Berenice Dupeux, Senior Policy Officer for Agriculture, said:

“The Commission has missed another opportunity to commit to a new legislation addressing soil pollution, despite a clear call from the European Parliament recently. What Europe needs is a stand-alone legal framework to protect soil, similar to the framework that’s already in place for water and air quality. This is the only way to reduce pollution and ensure our soil is able to produce healthy food free of harmful substances.”

Noise pollution

Margherita Tolotto, EEB Senior Policy Officer for Air and Noise said:

“Noise is the second biggest environmental threat to health in Europe after air pollution, and there was no mention of it in the European Green Deal Communication, a big mistake. If the Zero Pollution Action Plan is not the place to announce further comprehensive actions to reduce noise pollution, what is? The European Commission did not pass the test on noise pollution.

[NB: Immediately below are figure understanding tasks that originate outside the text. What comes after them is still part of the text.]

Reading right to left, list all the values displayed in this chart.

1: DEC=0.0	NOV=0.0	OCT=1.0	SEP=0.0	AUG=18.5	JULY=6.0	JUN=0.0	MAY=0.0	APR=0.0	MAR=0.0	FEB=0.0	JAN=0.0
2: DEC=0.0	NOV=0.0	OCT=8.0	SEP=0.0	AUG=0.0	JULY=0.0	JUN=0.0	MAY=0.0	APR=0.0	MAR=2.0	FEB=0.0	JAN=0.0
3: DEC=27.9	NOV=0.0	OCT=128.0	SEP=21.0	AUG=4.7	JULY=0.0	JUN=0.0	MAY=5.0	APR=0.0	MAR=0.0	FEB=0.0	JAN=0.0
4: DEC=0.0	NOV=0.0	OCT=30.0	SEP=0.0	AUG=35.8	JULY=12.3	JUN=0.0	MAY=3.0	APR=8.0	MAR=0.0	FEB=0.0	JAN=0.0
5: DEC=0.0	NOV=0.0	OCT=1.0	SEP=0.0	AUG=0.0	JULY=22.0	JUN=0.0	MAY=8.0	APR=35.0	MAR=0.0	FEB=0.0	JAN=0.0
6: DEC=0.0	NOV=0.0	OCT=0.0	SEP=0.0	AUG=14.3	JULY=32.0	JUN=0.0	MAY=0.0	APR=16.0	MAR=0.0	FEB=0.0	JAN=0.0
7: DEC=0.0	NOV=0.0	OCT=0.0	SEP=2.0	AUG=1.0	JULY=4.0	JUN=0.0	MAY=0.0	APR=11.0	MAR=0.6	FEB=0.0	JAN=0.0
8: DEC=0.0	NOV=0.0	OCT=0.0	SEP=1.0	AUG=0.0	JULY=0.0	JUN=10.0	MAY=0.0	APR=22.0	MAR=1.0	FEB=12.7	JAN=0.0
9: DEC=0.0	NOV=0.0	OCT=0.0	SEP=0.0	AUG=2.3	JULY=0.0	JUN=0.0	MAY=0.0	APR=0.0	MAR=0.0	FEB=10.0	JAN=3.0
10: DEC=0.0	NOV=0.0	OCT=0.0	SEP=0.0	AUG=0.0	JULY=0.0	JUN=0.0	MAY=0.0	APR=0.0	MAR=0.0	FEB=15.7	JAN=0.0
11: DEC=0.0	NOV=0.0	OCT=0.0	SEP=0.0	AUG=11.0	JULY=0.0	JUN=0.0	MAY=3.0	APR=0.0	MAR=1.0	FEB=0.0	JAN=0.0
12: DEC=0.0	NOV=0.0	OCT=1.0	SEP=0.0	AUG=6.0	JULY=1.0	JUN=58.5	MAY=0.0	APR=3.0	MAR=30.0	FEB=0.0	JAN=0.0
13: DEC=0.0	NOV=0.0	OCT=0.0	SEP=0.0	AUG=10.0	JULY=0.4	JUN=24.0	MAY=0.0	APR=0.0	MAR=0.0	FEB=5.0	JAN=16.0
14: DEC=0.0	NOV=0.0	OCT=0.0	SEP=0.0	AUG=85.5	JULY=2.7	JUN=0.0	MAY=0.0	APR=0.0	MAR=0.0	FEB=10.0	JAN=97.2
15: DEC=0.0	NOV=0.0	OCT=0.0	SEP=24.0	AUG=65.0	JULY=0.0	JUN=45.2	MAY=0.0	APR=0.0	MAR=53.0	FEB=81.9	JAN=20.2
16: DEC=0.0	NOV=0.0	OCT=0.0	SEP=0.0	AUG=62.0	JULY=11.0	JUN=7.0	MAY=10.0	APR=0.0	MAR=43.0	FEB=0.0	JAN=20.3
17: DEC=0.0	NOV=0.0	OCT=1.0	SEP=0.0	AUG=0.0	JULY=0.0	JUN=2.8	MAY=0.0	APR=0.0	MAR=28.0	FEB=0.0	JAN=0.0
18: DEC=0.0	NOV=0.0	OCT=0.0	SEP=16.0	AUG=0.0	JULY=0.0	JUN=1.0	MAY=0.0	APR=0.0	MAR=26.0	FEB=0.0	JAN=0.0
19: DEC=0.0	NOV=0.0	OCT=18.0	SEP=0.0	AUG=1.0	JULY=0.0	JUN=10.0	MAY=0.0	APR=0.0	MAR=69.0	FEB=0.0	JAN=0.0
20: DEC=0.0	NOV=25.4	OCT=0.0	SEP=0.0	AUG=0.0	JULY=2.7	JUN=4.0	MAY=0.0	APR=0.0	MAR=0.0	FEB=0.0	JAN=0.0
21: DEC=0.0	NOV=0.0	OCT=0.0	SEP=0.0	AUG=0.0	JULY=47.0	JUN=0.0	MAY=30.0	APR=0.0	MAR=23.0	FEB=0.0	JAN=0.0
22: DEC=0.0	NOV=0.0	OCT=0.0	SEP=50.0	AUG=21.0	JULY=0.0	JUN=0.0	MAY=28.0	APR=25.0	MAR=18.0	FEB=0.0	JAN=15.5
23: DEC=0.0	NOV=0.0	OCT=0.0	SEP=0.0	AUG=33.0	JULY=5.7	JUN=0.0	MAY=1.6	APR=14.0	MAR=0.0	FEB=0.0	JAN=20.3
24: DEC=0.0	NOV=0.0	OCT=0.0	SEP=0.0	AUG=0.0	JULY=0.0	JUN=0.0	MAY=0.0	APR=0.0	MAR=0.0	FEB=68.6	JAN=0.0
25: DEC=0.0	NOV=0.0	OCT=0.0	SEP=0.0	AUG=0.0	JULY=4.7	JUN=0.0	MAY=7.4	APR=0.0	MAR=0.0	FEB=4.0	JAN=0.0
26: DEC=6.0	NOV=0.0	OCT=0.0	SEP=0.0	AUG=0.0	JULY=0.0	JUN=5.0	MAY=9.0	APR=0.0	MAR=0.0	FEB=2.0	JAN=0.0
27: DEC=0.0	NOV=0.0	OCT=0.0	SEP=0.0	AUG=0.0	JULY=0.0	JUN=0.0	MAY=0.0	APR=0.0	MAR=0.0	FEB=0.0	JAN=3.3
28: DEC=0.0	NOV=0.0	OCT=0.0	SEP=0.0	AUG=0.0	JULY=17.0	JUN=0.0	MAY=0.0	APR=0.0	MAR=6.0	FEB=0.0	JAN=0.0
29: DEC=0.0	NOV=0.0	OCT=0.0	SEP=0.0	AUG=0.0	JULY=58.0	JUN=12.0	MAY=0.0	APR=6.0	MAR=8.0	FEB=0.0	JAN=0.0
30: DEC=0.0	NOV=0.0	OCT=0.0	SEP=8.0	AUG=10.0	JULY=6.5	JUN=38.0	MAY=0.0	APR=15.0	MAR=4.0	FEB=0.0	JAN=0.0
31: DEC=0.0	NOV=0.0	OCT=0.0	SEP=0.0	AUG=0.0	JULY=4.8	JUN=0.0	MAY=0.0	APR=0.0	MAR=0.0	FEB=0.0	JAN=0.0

Below are the main targets and objectives set out in the Action Plan, but largely based on existing targets already established by other European Green Deal initiatives.

  • improving air quality to reduce the number of premature deaths caused by air pollution by 55%;
  • improving water quality by reducing waste, plastic litter at sea (by 50%) and microplastics released into the environment (by 30%);
  • improving soil quality by reducing nutrient losses and chemical pesticides’ use by 50%;
  • reducing by 25% the EU ecosystems where air pollution threatens biodiversity;
  • reducing the share of people chronically disturbed by transport noise by 30%, and
  • significantly reducing waste generation and by 50% residual municipal waste.

The Plan outlines a number of flagship initiatives and actions, including:

  • aligning the air quality standards more closely to the latest recommendations of the World Health Organisation,
  • reviewing the standards for the quality of water, including in EU rivers and seas,
  • reducing soil pollution and enhancing restoration,
  • reviewing the majority of EU waste laws to adapt them to the clean and circular economy principles,
  • fostering zero pollution from production and consumption,
  • presenting a Scoreboard of EU regions’ green performance to promote zero pollution across regions,
  • reduce health inequalities caused by the disproportionate share of harmful health impacts now borne by the most vulnerable,
  • reducing the EU’s external pollution footprint by restricting the export of products and wastes that have harmful, toxic impacts in third countries,
  • launching Living Labs for  green  digital  solutions  and  smart  zero pollution,
  • consolidating the EU’s Knowledge Centres for Zero Pollution and bringing stakeholders together in the Zero Pollution Stakeholder Platform,
  • stronger enforcement of zero pollution together with environmental and other authorities.